◆ Dataset excerpts:
----------------------------------------

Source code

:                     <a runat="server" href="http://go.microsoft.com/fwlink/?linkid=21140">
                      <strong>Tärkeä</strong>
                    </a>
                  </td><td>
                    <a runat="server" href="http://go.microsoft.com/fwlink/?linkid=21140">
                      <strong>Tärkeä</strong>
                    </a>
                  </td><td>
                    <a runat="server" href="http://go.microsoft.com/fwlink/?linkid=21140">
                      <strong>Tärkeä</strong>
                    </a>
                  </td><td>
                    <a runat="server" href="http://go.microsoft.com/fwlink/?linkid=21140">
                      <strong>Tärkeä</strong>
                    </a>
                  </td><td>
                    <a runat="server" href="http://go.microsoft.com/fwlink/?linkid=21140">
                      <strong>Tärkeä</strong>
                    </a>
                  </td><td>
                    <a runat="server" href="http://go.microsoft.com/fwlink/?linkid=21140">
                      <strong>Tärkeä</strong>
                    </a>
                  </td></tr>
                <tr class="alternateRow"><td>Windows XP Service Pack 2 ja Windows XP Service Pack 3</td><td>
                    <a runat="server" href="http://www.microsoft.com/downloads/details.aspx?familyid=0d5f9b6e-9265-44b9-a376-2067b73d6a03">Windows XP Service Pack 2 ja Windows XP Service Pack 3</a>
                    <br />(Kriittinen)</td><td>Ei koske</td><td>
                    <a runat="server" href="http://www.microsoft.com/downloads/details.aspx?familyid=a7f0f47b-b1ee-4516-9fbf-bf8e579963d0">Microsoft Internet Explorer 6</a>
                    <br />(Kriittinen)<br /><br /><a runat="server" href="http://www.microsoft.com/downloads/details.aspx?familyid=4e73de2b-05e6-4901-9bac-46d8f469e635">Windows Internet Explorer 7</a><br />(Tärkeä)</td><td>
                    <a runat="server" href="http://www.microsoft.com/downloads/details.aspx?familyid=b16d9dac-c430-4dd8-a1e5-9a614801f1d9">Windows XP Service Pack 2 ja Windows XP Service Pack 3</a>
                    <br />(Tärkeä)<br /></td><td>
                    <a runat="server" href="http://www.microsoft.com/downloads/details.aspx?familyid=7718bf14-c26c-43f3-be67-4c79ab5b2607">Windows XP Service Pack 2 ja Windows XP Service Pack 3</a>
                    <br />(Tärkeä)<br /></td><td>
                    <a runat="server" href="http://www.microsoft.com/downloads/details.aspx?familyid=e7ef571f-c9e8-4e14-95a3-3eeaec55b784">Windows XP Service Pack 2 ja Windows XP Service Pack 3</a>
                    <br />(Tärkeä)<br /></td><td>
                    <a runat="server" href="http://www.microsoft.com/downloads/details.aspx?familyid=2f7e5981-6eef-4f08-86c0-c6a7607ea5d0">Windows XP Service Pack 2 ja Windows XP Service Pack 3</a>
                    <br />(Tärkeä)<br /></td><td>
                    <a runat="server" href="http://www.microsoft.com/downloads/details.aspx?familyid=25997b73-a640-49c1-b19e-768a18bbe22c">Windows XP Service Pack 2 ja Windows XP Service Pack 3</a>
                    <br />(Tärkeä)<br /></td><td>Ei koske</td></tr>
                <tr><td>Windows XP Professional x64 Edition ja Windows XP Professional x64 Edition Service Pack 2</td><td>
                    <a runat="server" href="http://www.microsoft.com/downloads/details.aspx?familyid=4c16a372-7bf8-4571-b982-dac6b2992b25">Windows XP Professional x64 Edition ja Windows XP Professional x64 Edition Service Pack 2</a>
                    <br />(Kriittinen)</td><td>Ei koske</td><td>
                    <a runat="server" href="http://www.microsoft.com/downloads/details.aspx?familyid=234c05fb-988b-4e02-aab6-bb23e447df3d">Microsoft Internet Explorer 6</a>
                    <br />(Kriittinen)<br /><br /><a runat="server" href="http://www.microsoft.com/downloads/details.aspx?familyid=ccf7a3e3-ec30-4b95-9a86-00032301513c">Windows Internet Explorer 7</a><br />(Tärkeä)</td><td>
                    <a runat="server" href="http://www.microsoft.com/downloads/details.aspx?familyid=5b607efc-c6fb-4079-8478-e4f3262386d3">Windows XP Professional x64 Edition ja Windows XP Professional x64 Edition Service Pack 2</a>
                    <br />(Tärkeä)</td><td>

----------------------------------------

Collect every line in the entries that contains the string "Kriittinen", matching case.

◆ Solved problem:
                    <br />(Kriittinen)</td><td>Ei koske</td><td>
                    <br />(Kriittinen)<br /><br /><a runat="server" href="http://www.microsoft.com/downloads/details.aspx?familyid=4e73de2b-05e6-4901-9bac-46d8f469e635">Windows Internet Explorer 7</a><br />(Tärkeä)</td><td>
                    <br />(Kriittinen)</td><td>Ei koske</td><td>
                    <br />(Kriittinen)<br /><br /><a runat="server" href="http://www.microsoft.com/downloads/details.aspx?familyid=ccf7a3e3-ec30-4b95-9a86-00032301513c">Windows Internet Explorer 7</a><br />(Tärkeä)</td><td>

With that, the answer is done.